• [Action item]:
Give back the data word for word, from the line that contains "salles de réception" through the end of the data. Leave the pictures out.

---------- Records supplied ----------

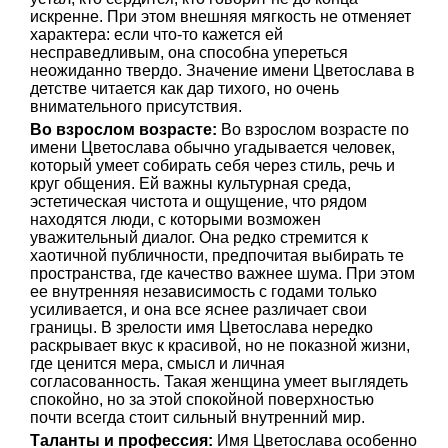
искренне. При этом внешняя мягкость не отменяет
характера: если что-то кажется ей
несправедливым, она способна упереться
неожиданно твердо. Значение имени Цветослава в
детстве читается как дар тихого, но очень
внимательного присутствия.
Во взрослом возрасте:
Во взрослом возрасте по
имени Цветослава обычно угадывается человек,
который умеет собирать себя через стиль, речь и
круг общения. Ей важны культурная среда,
эстетическая чистота и ощущение, что рядом
находятся люди, с которыми возможен
уважительный диалог. Она редко стремится к
хаотичной публичности, предпочитая выбирать те
пространства, где качество важнее шума. При этом
ее внутренняя независимость с годами только
усиливается, и она все яснее различает свои
границы. В зрелости имя Цветослава нередко
раскрывает вкус к красивой, но не показной жизни,
где ценится мера, смысл и личная
согласованность. Такая женщина умеет выглядеть
спокойно, но за этой спокойной поверхностью
почти всегда стоит сильный внутренний мир.
Таланты и профессия:
Имя Цветослава особенно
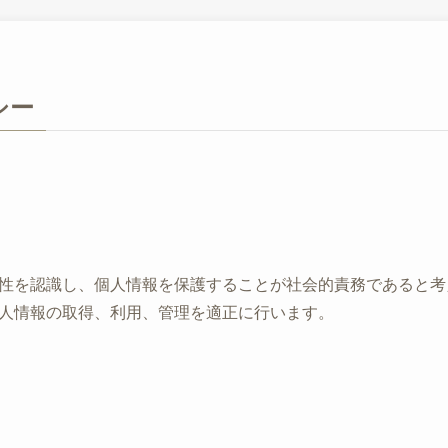
シー
性を認識し、個人情報を保護することが社会的責務であると考
人情報の取得、利用、管理を適正に行います。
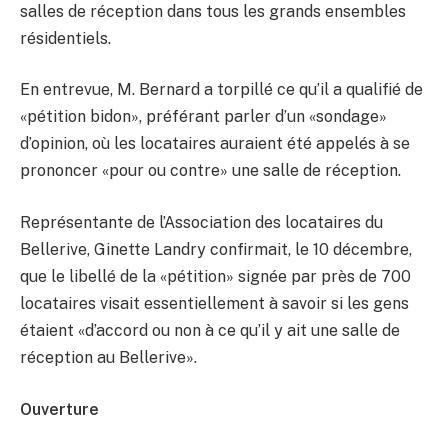
salles de réception dans tous les grands ensembles
résidentiels.
En entrevue, M. Bernard a torpillé ce qu’il a qualifié de
«pétition bidon», préférant parler d’un «sondage»
d’opinion, où les locataires auraient été appelés à se
prononcer «pour ou contre» une salle de réception.
Représentante de l’Association des locataires du
Bellerive, Ginette Landry confirmait, le 10 décembre,
que le libellé de la «pétition» signée par près de 700
locataires visait essentiellement à savoir si les gens
étaient «d’accord ou non à ce qu’il y ait une salle de
réception au Bellerive».
Ouverture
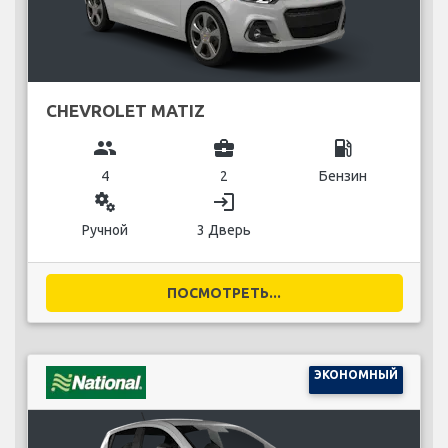
CHEVROLET MATIZ
group
business_center
local_gas_station
4
2
Бензин
miscellaneous_services
login
Ручной
3 Дверь
ПОСМОТРЕТЬ...
ЭКОНОМНЫЙ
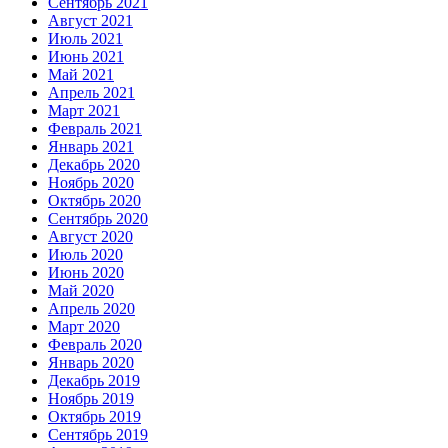
Сентябрь 2021
Август 2021
Июль 2021
Июнь 2021
Май 2021
Апрель 2021
Март 2021
Февраль 2021
Январь 2021
Декабрь 2020
Ноябрь 2020
Октябрь 2020
Сентябрь 2020
Август 2020
Июль 2020
Июнь 2020
Май 2020
Апрель 2020
Март 2020
Февраль 2020
Январь 2020
Декабрь 2019
Ноябрь 2019
Октябрь 2019
Сентябрь 2019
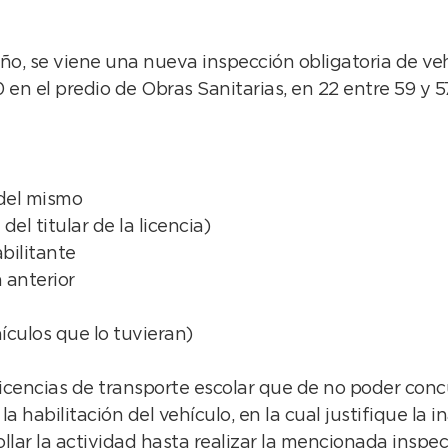
año, se viene una nueva inspección obligatoria de ve
0 en el predio de Obras Sanitarias, en 22 entre 59 y 57
 del mismo
l titular de la licencia)
bilitante
 anterior
ículos que lo tuvieran)
 licencias de transporte escolar que de no poder conc
a habilitación del vehículo, en la cual justifique la 
lar la actividad hasta realizar la mencionada inspecc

----------

• [Result for this exercise]:
salles de réception dans tous les grands ensembles
résidentiels.
En entrevue, M. Bernard a torpillé ce qu’il a qualifié de
«pétition bidon», préférant parler d’un «sondage»
d’opinion, où les locataires auraient été appelés à se
prononcer «pour ou contre» une salle de réception.
Représentante de l’Association des locataires du
Bellerive, Ginette Landry confirmait, le 10 décembre,
que le libellé de la «pétition» signée par près de 700
locataires visait essentiellement à savoir si les gens
étaient «d’accord ou non à ce qu’il y ait une salle de
réception au Bellerive».
Ouverture
CHEVROLET MATIZ
group
business_center
local_gas_station
4
2
Бензин
miscellaneous_services
login
Ручной
3 Дверь
ПОСМОТРЕТЬ...
ЭКОНОМНЫЙ
Сентябрь 2021
Август 2021
Июль 2021
Июнь 2021
Май 2021
Апрель 2021
Март 2021
Февраль 2021
Январь 2021
Декабрь 2020
Ноябрь 2020
Октябрь 2020
Сентябрь 2020
Август 2020
Июль 2020
Июнь 2020
Май 2020
Апрель 2020
Март 2020
Февраль 2020
Январь 2020
Декабрь 2019
Ноябрь 2019
Октябрь 2019
Сентябрь 2019
año, se viene una nueva inspección obligatoria de ve
0 en el predio de Obras Sanitarias, en 22 entre 59 y 57
 del mismo
l titular de la licencia)
bilitante
 anterior
ículos que lo tuvieran)
 licencias de transporte escolar que de no poder conc
a habilitación del vehículo, en la cual justifique la 
lar la actividad hasta realizar la mencionada inspecc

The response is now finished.